Onzichtbare plantenwereld: DNA-onderzoek naar pollen en zaden
Zonder dat we het vaak beseffen zijn planten in hun kleinste vorm overal aanwezig. Dit kan gaan van vergaan bladmateriaal en kleine zaden tot microscopisch klein stuifmeel dat vaak quasi onzichtbaar aanwezig is in de omgeving. Hoewel minuscuul, bevatten deze kleine plantendelen een enorme schat aan informatie. Plantentuin Meise engageert zich samen met KU Leuven in het kader van het Europese project MetaPlantCode met steun van het Fonds voor Wetenschappelijk Onderzoek (FWO) om in vijf maatschappelijk-relevante studies de diversiteit in pollen- en zadenmengsels in kaart te brengen:
De hooikoortspuzzel: wanneer bloeit welke grassoort tijdens het graspollenseizoen?
Bijna 1 op 5 Belgen heeft last van een graspollenallergie. Die steekt vooral op tussen mei tot september, tijdens het graspollenseizoen dat bestaat uit een opeenvolging van de bloei van veel verschillende grassoorten. Het graspollenseizoen wordt reeds vele jaren opgevolgd door Sciensano met behulp van microscopische technieken, maar die technieken kunnen geen nauwkeurig onderscheid maken tussen de pollen van verschillende grassoorten.
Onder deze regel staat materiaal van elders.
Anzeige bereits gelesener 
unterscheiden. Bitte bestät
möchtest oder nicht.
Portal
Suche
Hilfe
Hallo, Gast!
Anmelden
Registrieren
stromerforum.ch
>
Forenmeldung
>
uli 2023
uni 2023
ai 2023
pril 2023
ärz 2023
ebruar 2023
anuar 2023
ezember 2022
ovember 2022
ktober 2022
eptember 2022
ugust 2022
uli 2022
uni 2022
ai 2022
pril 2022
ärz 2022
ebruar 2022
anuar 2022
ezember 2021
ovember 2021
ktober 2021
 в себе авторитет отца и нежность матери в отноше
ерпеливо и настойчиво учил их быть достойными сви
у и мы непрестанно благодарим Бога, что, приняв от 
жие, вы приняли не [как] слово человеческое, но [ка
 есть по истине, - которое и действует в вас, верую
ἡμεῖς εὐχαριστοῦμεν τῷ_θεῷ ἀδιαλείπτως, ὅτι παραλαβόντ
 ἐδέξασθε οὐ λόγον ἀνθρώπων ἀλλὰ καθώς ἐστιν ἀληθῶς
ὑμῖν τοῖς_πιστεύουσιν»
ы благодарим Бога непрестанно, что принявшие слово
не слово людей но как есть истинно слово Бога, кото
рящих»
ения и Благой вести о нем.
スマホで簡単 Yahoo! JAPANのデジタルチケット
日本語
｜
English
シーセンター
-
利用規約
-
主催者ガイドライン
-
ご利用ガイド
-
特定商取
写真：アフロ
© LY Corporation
In deze nieuwe studie gaan we in samenwerking met Sciensano na hoe het DNA van pollen uit de lucht meer inzicht kan geven over de bloeiperiode van specifieke grassoorten tijdens het graspollenseizoen. Deze inzichten kunnen bijdragen aan een gerichtere aanpak van hooikoortssymptomen.
Bestrijding van de eikenprocessierups: welke planten trekken natuurlijke bestrijders aan?
De brandharen van eikenprocessierupsen kunnen voor veel huidirritatie zorgen bij mens en dier, waardoor de rupsen niet graag worden gezien in tuinen en parken. De rupsen kunnen op een natuurlijke manier worden bestreden door parasitaire sluipvliegen. Volwassen sluipvliegen voeden zich met nectar van bloemen uit de omgeving, maar het is nog onvoldoende bekend welke bloemen daarbij hun voorkeur wegdragen. In deze gezamenlijke studie met het instituut voor natuur- en bosonderzoek (INBO) bestuderen we het DNA van het stuifmeel aanwezig op het lichaam van volwassen sluipvliegen om hun bloemvoorkeur te achterhalen. Met die informatie kunnen parkbeheerders proberen sluipvliegen op een natuurlijke manier aan te trekken.
Identificatie van zaden voor natuurherstel: welke zaden van waardevolle soorten bevinden zich reeds op plekken voor natuurrestoratie?
In het kader van het EXPBIO project werkt Plantentuin Meise mee aan het herstel van natuurlijke graslanden. Met behulp van kiemingsexperimenten wordt nagegaan welke zaden van plantensoorten reeds worden aangetroffen in de percelen waar herstel van graslanden wordt beoogd. Om de informatie uit kiemingsexperimenten te ondersteunen, wordt het DNA uit zadenmengsels van dezelfde percelen uitgelezen en de diversiteit in plantensoorten bestudeerd. Die kennis kan worden gebruikt om dergelijke experimenten in de toekomst sneller uit te voeren.
Een blik terug in de tijd: hoe zag de flora van Vlaanderen er duizenden jaren geleden uit?
Doorheen de laatste duizenden jaren varieerde de plantendiversiteit in Vlaanderen naargelang het heersende klimaat. Inzichten in die variatie zijn voornamelijk bekomen met behulp van microscopische analyses in sedimentkernen. In deze samenwerking met het archeobotanie labo van de UGent willen we DNA halen uit restanten van pollen en macroresten in sedimentkernen om de identiteit van deze plantenresten nauwkeuriger te bepalen. Dergelijke inzichten dragen bij aan een bredere kennis over de evolutie van plantendiversiteit in Vlaanderen.
Hoe stabiel is de pollensamenstelling van bodems doorheen het jaar? Een methodologische studie.
Plantensoorten bloeien elk op hun eigen moment doorheen het jaar, zodat de samenstelling van het stuifmeel in de bovenste bodemlagen waarschijnlijk ook mee varieert. Deze vijfde studie heeft als doel om na te gaan hoe de pollensamenstelling van bodemstalen varieert tijdens het jaar om het effect van het moment van staalname op het resultaat beter te begrijpen. Deze studie wordt gelijktijdig uitgevoerd in verschillende Europese landen om dit effect over een grotere geografische verspreiding te bestuderen.